Karnataka Bank Q4 net profit up 14.83% at Rs31.36cr in Mar-21 quarter

Karnataka Bank reported -12.48% yoy fall in total consolidated revenues in the Mar-21 quarter at Rs1,790.70cr. The bank reported a marginal yoy fall in retail banking revenues but a sharp fall in revenues from treasury operations and from corporate banking activity.

During the quarter, there was a sharp fall in the EBITDA contribution from corporate banking and treasury operations while the contribution to EBITDA from retail banking was up almost 9-fold. The sharp fall in interest costs in the quarter also helped on yoy basis.

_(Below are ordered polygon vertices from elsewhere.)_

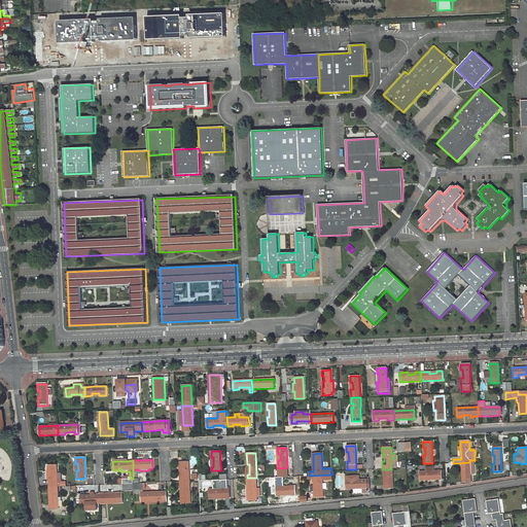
[(189,482),(188,462),(179,462),(180,482),(189,482)]
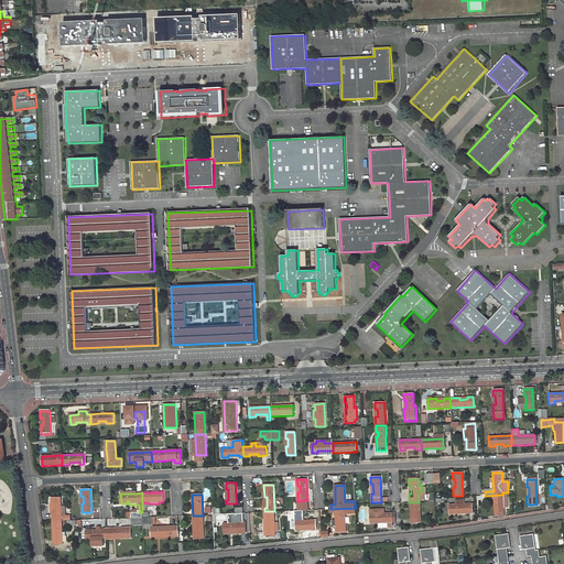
[(497,507),(494,507),(495,517),(503,516),(502,495),(486,496),(486,498),(494,498),(494,499),(496,499),(497,507)]
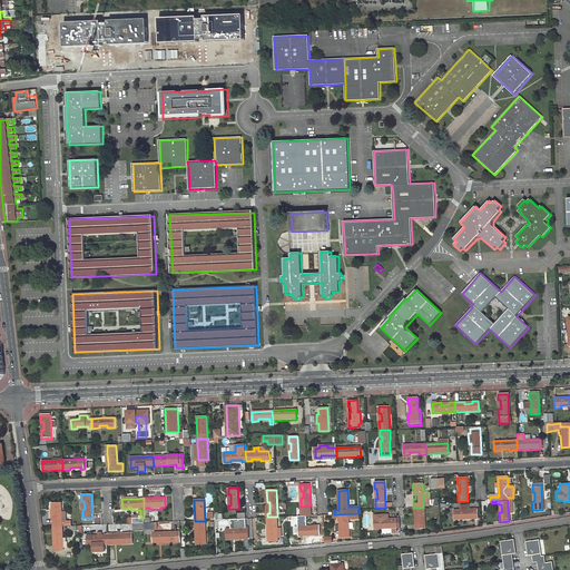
[(61,502),(51,503),(51,511),(55,511),(55,519),(52,519),(52,528),(62,528),(62,526),(62,513),(61,502)]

Profit after tax (PAT) for the Mar-21 quarter was up 14.83% at Rs31.36cr. This was due to a sharp fall in interest costs and employee costs and a marginal fall in loan loss provisioning in the Mar-21 quarter. The net margins expanded from 1.33% to 1.75% in the Mar-21 quarter. Operating profit margins were also higher at 21.43% in Mar-21 quarter against 19.14%.

On a sequential basis, there has been a sharp spike in the gross NPA levels from 3.16% to 4.91% and during this period even the net NPAs have spiked sharply to 3.18%. The capital adequacy at 14.85% is just about sufficient and it will need large infusion of capital to expand its asset book in a meaningful way.